Hartage also maintains that the Board was aware of his conviction and could have obtained official verification of it before June 2, 1994 when the Board first requested verification, but the Board unreasonably and unjustifiably delayed doing so. Again, we are not persuaded by Hartage’s argument.
Hartage relies on Fitzhugh v. Board of Probation and Parole, 154 Pa.Commonwealth Ct. 123, 623 A.2d 376 (1993), where we held, based on the particular facts of that case, that the 120 day period begins to run from the time the Board could have obtained verification. Those facts, however, are not in evidence here. Although it is possible that, as in Fitzhugh, the Board could have obtained the official verification earlier, there is nothing in the record here from which we can make that finding. We are not permitted to presuppose facts or to incorporate winning evidence from one case into another. Accordingly, Hartage's reliance upon Fitzhugh is misplaced.
. Where the Board orders the recommitment of a parolee as a convicted parole violator, the parolee shall be recommitted to serve an additional part of the term which the parolee would have been compelled to serve had he not been paroled. 37 Pa.Code § 75.2. Board regulations provide presumptive ranges for such backtime based on the offense, the grade of which must rest upon some criminal court record. Allen v. Pennsylvania Board of Probation and Parole, 130 Pa.Commonwealth Ct. 111, 567 A.2d 345 (1989).

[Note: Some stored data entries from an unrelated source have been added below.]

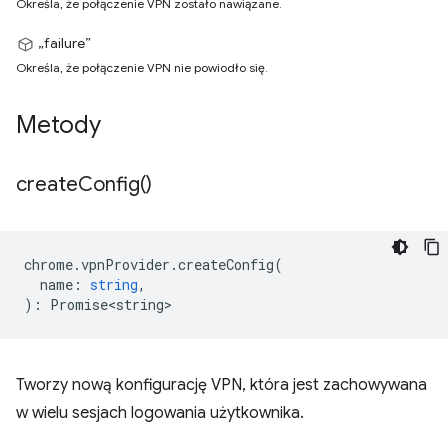
Określa, że połączenie VPN zostało nawiązane.
„failure”
Określa, że połączenie VPN nie powiodło się.
Metody
create
Config(
)
chrome
.
vpnProvider
.
createConfig
(
name
:
string
,
)
:
Promise<string>
Tworzy nową konfigurację VPN, która jest zachowywana
w wielu sesjach logowania użytkownika.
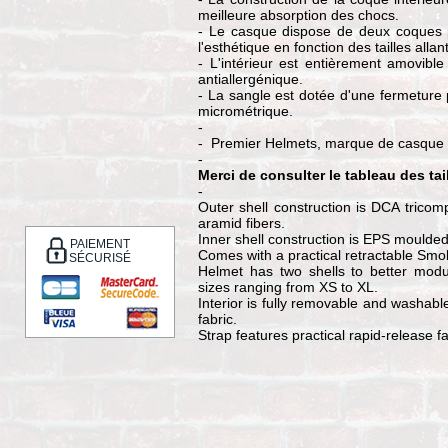
meilleure absorption des chocs.
- Le casque dispose de deux coques p
l'esthétique en fonction des tailles alla
- L'intérieur est entièrement amovible 
antiallergénique.
- La sangle est dotée d'une fermeture
micrométrique.
-
- Premier Helmets, marque de casque
-
Merci de consulter le tableau des ta
-
Outer shell construction is DCA tricom
aramid fibers.
Inner shell construction is EPS moulded 
PAIEMENT
Comes with a practical retractable Smok
SÉCURISÉ
Helmet has two shells to better modu
sizes ranging from XS to XL.
Interior is fully removable and washable
fabric.
Strap features practical rapid-release f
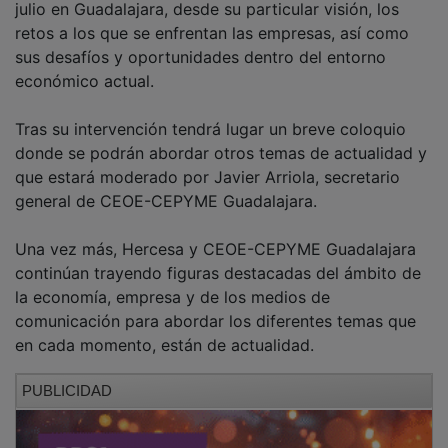
retos a los que se enfrentan las empresas, así como
sus desafíos y oportunidades dentro del entorno
económico actual.
Tras su intervención tendrá lugar un breve coloquio
donde se podrán abordar otros temas de actualidad y
que estará moderado por Javier Arriola, secretario
general de CEOE-CEPYME Guadalajara.
Una vez más, Hercesa y CEOE-CEPYME Guadalajara
continúan trayendo figuras destacadas del ámbito de
la economía, empresa y de los medios de
comunicación para abordar los diferentes temas que
en cada momento, están de actualidad.
PUBLICIDAD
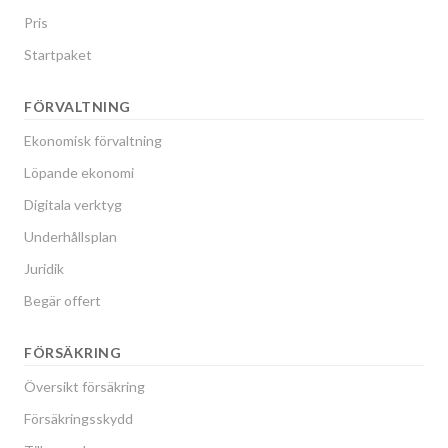
Pris
Startpaket
FÖRVALTNING
Ekonomisk förvaltning
Löpande ekonomi
Digitala verktyg
Underhållsplan
Juridik
Begär offert
FÖRSÄKRING
Översikt försäkring
Försäkringsskydd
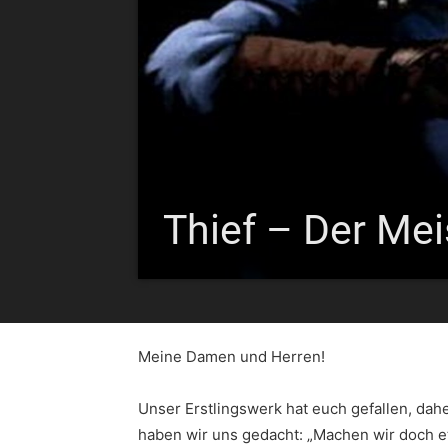
Thief – Der Mei
Meine Damen und Herren!
Unser Erstlingswerk hat euch gefallen, dahe
haben wir uns gedacht: „Machen wir doch e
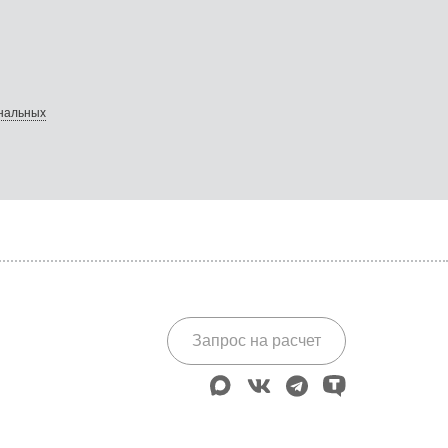
ональных
Запрос на расчет
max
vk
telegram
tenchat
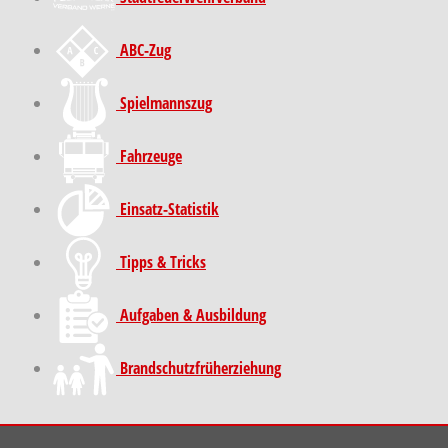
ABC-Zug
Spielmannszug
Fahrzeuge
Einsatz-Statistik
Tipps & Tricks
Aufgaben & Ausbildung
Brand­schutz­früh­erziehung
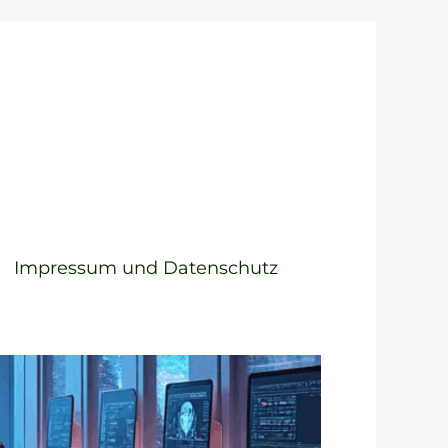
Impressum und Datenschutz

. The Board’s Disposition Report provides the following details of Hartage's conviction:
On or about 9-11-93 while acting with others ... and while armed with a "two by four” [bjoard and crowbar, the defendant and his cohorts unlawfully beat and struck the C/W ... [who was] hospitalized in critical condition with serious head injuries.
*1161(O.R. at 28.) (Emphasis added.) Under Section 2702 of the Crimes Code, 18 Pa.C.S. § 2702, an F-l aggravated assault occurs when a person "attempts to cause serious bodily injury to another, or causes such injury intentionally, knowingly or recklessly under circumstances manifesting extreme indifference to the value of human life.” 18 Pa.C.S. § 2702(a)(1). Thus, we conclude that Hartage's conviction for aggravated assault was an F-l.
. In 37 Pa.Code § 75.2, aggravated assault is graded as cither an F-2 or M-I with corresponding presumptive ranges. We note, however, that the F-2 and M-l presumptive ranges no longer correspond to the Crimes Code which, since being amended on December 11, 1986, does not include an M-l grade for aggravated assault but, instead, grades aggravated assault as either an F-l or an F-2.